Players challenging the use of artificial turf at next year's Women's World Cup in Canada are pushing to speak to FIFA Secretary-General Jerome Valcke at the tournament draw in Ottawa later this week.

And they want to discuss goal-line technology and prize money at the showcase soccer tournament as well as the playing surface.

The lawyer for the players says if they do not get to speak to the FIFA executive, the entire Australian team will join the rebel faction whose legal challenge over artificial turf is currently before the Human Rights Tribunal of Ontario.

The players have jumped on Valcke's commitment to keeping lines of communication open.

"We will again welcome open dialogue at the official draw on Dec. 6 in Ottawa," Valcke said in an Oct. 29 article on fifa.com.

"I personally, will attend [the draw] alongside our pitch expert and medical teams, and I am sure that in this way we will be able to address all concerns and doubts so that all of the participating teams can focus on their preparation for the biggest event in women's football."

A FIFA spokesman subsequently reiterated that Valcke, who will also attend a news conference Friday in Ottawa ahead of Saturday's draw, is willing to talk.

"The FIFA general secretary is already in contact with players and members associations and will meet with all the team representatives present during his stay on the occasion of the official draw," the spokesperson said in an email to The Canadian Press.

Stars skipping draw

Now it appears it is just a question of how.

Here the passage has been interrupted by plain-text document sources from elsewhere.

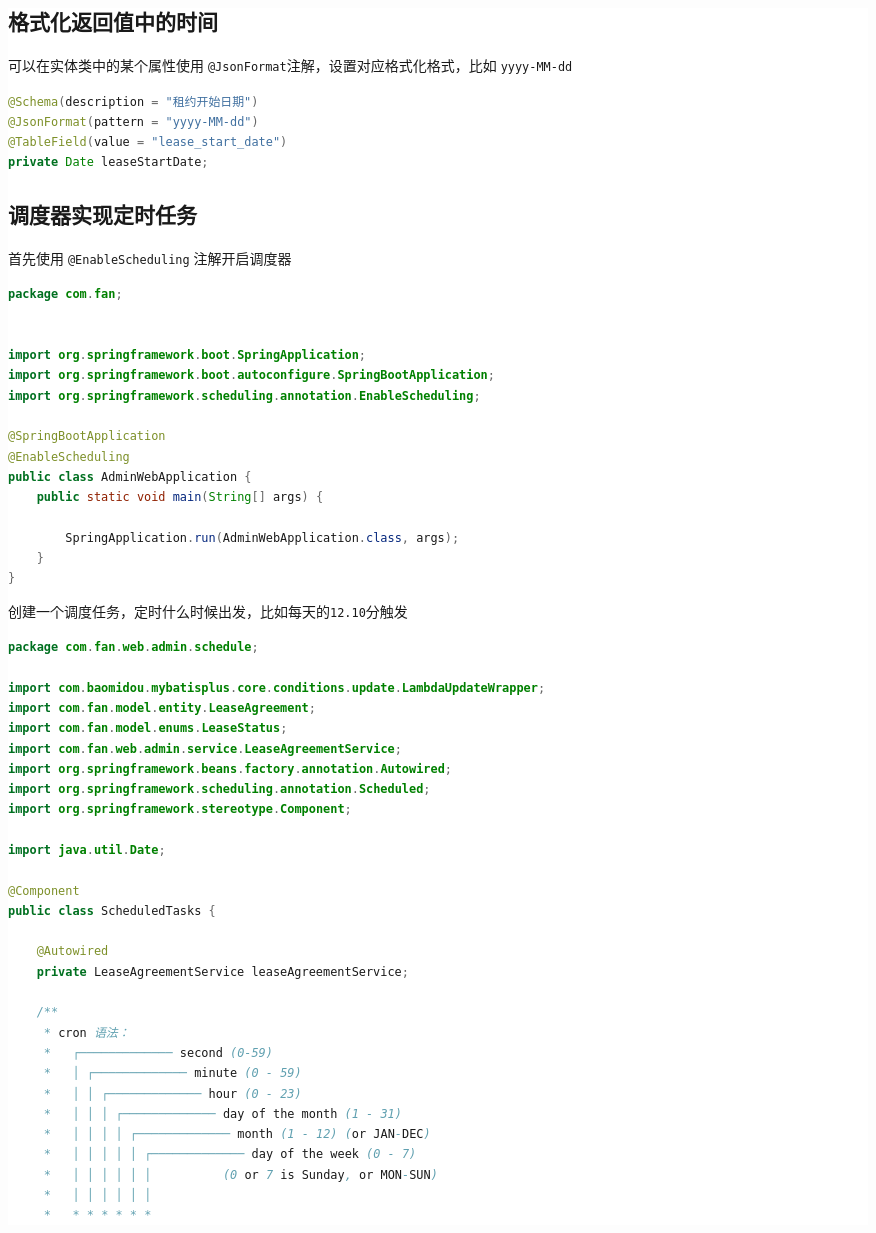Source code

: ## 格式化返回值中的时间

可以在实体类中的某个属性使用 `@JsonFormat`注解，设置对应格式化格式，比如 `yyyy-MM-dd`

```java
@Schema(description = "租约开始日期")
@JsonFormat(pattern = "yyyy-MM-dd")
@TableField(value = "lease_start_date")
private Date leaseStartDate;
```

## 调度器实现定时任务

首先使用 `@EnableScheduling` 注解开启调度器

```java
package com.fan;


import org.springframework.boot.SpringApplication;
import org.springframework.boot.autoconfigure.SpringBootApplication;
import org.springframework.scheduling.annotation.EnableScheduling;

@SpringBootApplication
@EnableScheduling
public class AdminWebApplication {
    public static void main(String[] args) {

        SpringApplication.run(AdminWebApplication.class, args);
    }
}
```

创建一个调度任务，定时什么时候出发，比如每天的`12.10`分触发

```java
package com.fan.web.admin.schedule;

import com.baomidou.mybatisplus.core.conditions.update.LambdaUpdateWrapper;
import com.fan.model.entity.LeaseAgreement;
import com.fan.model.enums.LeaseStatus;
import com.fan.web.admin.service.LeaseAgreementService;
import org.springframework.beans.factory.annotation.Autowired;
import org.springframework.scheduling.annotation.Scheduled;
import org.springframework.stereotype.Component;

import java.util.Date;

@Component
public class ScheduledTasks {

    @Autowired
    private LeaseAgreementService leaseAgreementService;

    /**
     * cron 语法：
     *   ┌───────────── second (0-59)
     *   │ ┌───────────── minute (0 - 59)
     *   │ │ ┌───────────── hour (0 - 23)
     *   │ │ │ ┌───────────── day of the month (1 - 31)
     *   │ │ │ │ ┌───────────── month (1 - 12) (or JAN-DEC)
     *   │ │ │ │ │ ┌───────────── day of the week (0 - 7)
     *   │ │ │ │ │ │          (0 or 7 is Sunday, or MON-SUN)
     *   │ │ │ │ │ │
     *   * * * * * *
```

The lawyer representing the players spearheading the legal challenge says stars like American Abby Wambach, Germany's Nadine Angerer, Spain's Veronica Boquete, and Brazil's Marta cannot be in Ottawa for the draw due to "commitments on other continents."

They have proposed a conference call Thursday or Sunday.

"In addition to discussing playing surfaces and goal-line technology, FIFA and CSA [Canadian Soccer Association] can also address any questions the players have about the prize money available for the women's tournament," lawyer Hampton Dellinger wrote in a letter Monday.

"It is the players' hope that these issues can be satisfactorily addressed so that legal action is no longer necessary. However, should the pending case need to go forward, the entire Australian women's team is prepared to join the over 60 players already participating."

The players also offered to add broadcasters and "any others you would like to invite" including a mediator on the call.

FIFA president Sepp Blatter is not scheduled to attend Saturday's draw.

Prize money much less than men's tournament

The 2015 tournament, to be played from June 6 to July 5 in Moncton, Montreal, Ottawa, Winnipeg, Edmonton and Vancouver, is to be played exclusively on artificial turf. FIFA argues that the use of the surface is permitted as long as it meets standards and that turf makes sense in the Canadian climate.

The women argue in their challenge that making them play on an artificial surface — "second-class competition conditions" — is discriminatory because the men play their showcase tournament on natural grass.

"It could well be that sooner rather than later the men's World Cup will also be played on artificial pitches," Valcke responded in the Oct. 29 article.

So far the Human Rights Tribunal has rejected the players' request for an expedited hearing, offering "early mediation" instead. The players accepted but the offer was turned down by the Canadian Soccer Association, which doubles as the national organizing committee for the tournament.

The legal team representing the players has tried to expand the debate by bringing in other aspects of the women's tournament that differ from those at the men's World Cup to bolster its discrimination argument.

The issue of tournament prize money is the latest to be added to the list.

The men's World Cup is FIFA's cash cow.

The 32-team tournament in Brazil featured total prize money of $476 million US, with Germany receiving $35 million as winner. Teams that did not make it past the group stage each received $8 million.

Participating associations also got $1.5 million apiece to help prepare.

The total purse of the 2011 women's tournament was $7.6 million with the winning Japan side collecting $1,075,000. Each of the 16 teams received at least $325,000.

The 2007 edition of the Women's World Cup was the first to feature prize money.

FIFA has yet to confirm whether goal-line technology, used in Brazil, will feature in next year's women's event, which will number 24 teams.